> **Study questions**
A – Condense the paragraph of the SLO alerting extract that begins "We introduced the SLO Alert Templates framework" into a short bulleted list that keeps its main facts.
B – Carry on the text about SLO alert templates, starting after its final sentence.

> **Extract provided**
----------

As you may have observed in the previous section, service owners already define the important metadata required for SLO alerts, except the alert routing metadata, as part of their SLO definition. Given this, it is imperative that the observability platform has a way to reuse this metadata to set up SLO violation alerts, so that service owners do not maintain common configurations at two places. While at it, the default alert routing metadata for every service could also be automatically set up in an integrated and consistent way, obviating the need for every service owner to manually interface with multiple systems involved in the process.
We introduced the SLO Alert Templates framework to address these aforementioned critical requirements. Service owners generate service-specific SLO alert definitions using these templates with just one command. The templates cross-reference SLO inputs, using special macros, by default, as shown below. The SLO alert definitions generated from templates are kept up-to-date with events such as SLO definition changes and template changes. Even more specifically, when new service instances are discovered or old instances are decommissioned, the definitions are updated automatically without service owner intervention.
Sample generated SLO alert definition files for a service look as below. SLO alert definitions are published to our observability platform automatically by the Git PR workflows outlined in the next section.

----------

> **Pixel coordinate listings**
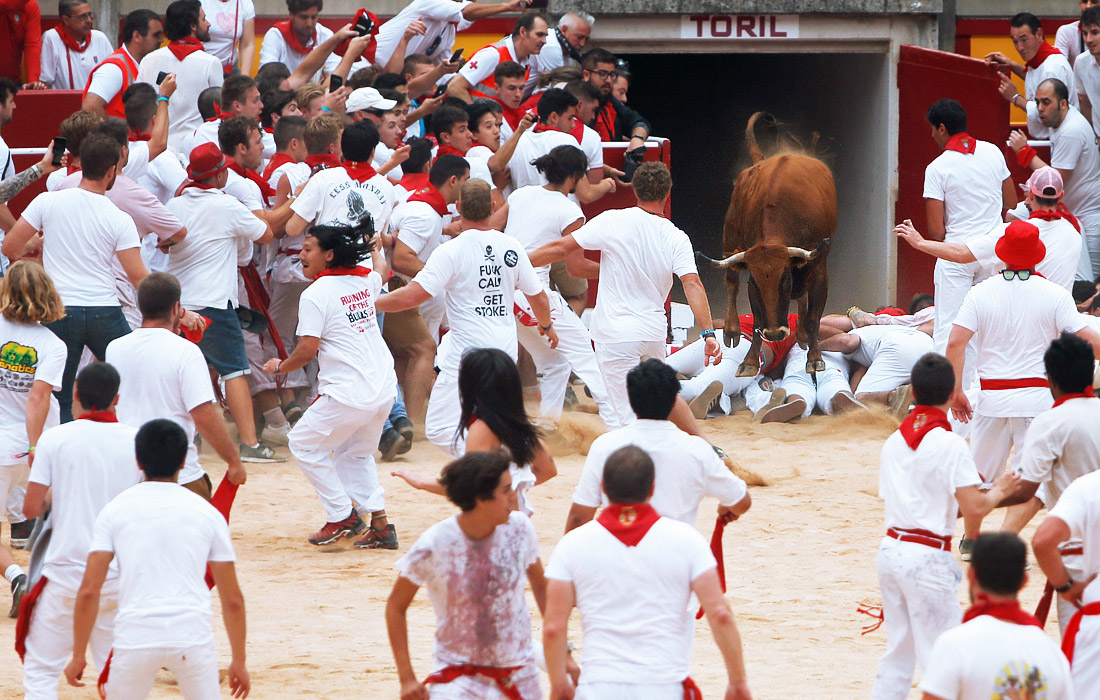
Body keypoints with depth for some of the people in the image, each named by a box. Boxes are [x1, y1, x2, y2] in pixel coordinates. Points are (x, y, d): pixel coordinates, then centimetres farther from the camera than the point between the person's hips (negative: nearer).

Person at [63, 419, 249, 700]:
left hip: (134, 637, 0)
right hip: (193, 635, 0)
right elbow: (233, 599, 11)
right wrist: (239, 661, 21)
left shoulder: (115, 510, 7)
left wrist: (78, 656, 8)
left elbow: (89, 591, 0)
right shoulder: (207, 513, 9)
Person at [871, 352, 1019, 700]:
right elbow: (973, 508, -18)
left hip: (891, 550, 7)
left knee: (898, 653, 16)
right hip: (928, 556, -7)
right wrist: (998, 491, 4)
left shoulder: (894, 441, 8)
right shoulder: (949, 444, -13)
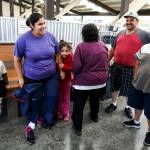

----------

> **Numbered responses**
A –
- The SLO Alert Templates framework was introduced to meet these requirements.
- Service owners use the templates to generate service-specific SLO alert definitions with a single command.
- By default, the templates cross-reference SLO inputs through special macros.
- Generated definitions stay current when SLO definitions or templates change.
- Definitions update automatically, without service owner intervention, when new service instances are discovered or old ones are decommissioned.

B –
Git PR Workflow
The figure below shows how the end-to-end lifecycle of SLO and SLO alert onboarding works, from a service owner perspective. Key wins with an automated PR workflow are:
- improved developer productivity by reducing cli setup (including authN/authZ) time and interaction, by integrating validations and persistence via Git workflows
- elimination of scenarios where developers unwittingly miss committing configs pushed via cli
- verifiability, with dry run mode and draft versions of dashboards for validation
Takeaways
Apart from a functional solution described above, a few aspects need to be kept in mind while designing the SLO config management solution, such as
- schema + API first approach to manage every resource in a system-of-record
- intuitive folder structure to organize and navigate the resources, by service
- ability for service owners to define custom SLIs and SLO alerts, in a composable way
- seamless multi-substrate support, i.e. ability to reuse and override configs for a service across multiple substrates, per user needs
- admin approvals, specific to critical tier services, integrated within the PR process
- ability for service owners to customize escalation policies for their team/service
- a connected and intuitive workflow for alert triaging, integrated with run books, debugging dashboards, etc.
- extremely intuitive and accessible documentation built within the workflows, resource definition files, and central documentation hubs
- Slack notifications for PR workflow results, to keep service owners in the loop
This project could not have been a reality without a significant collaborative effort across multiple internal service teams within the observability space, at Salesforce. Huge shoutout to the engineering and product teams part of this initiative 👏 👏 We continue to work together on refinements to ease SLO config management for service owners and enable them to further embrace service ownership.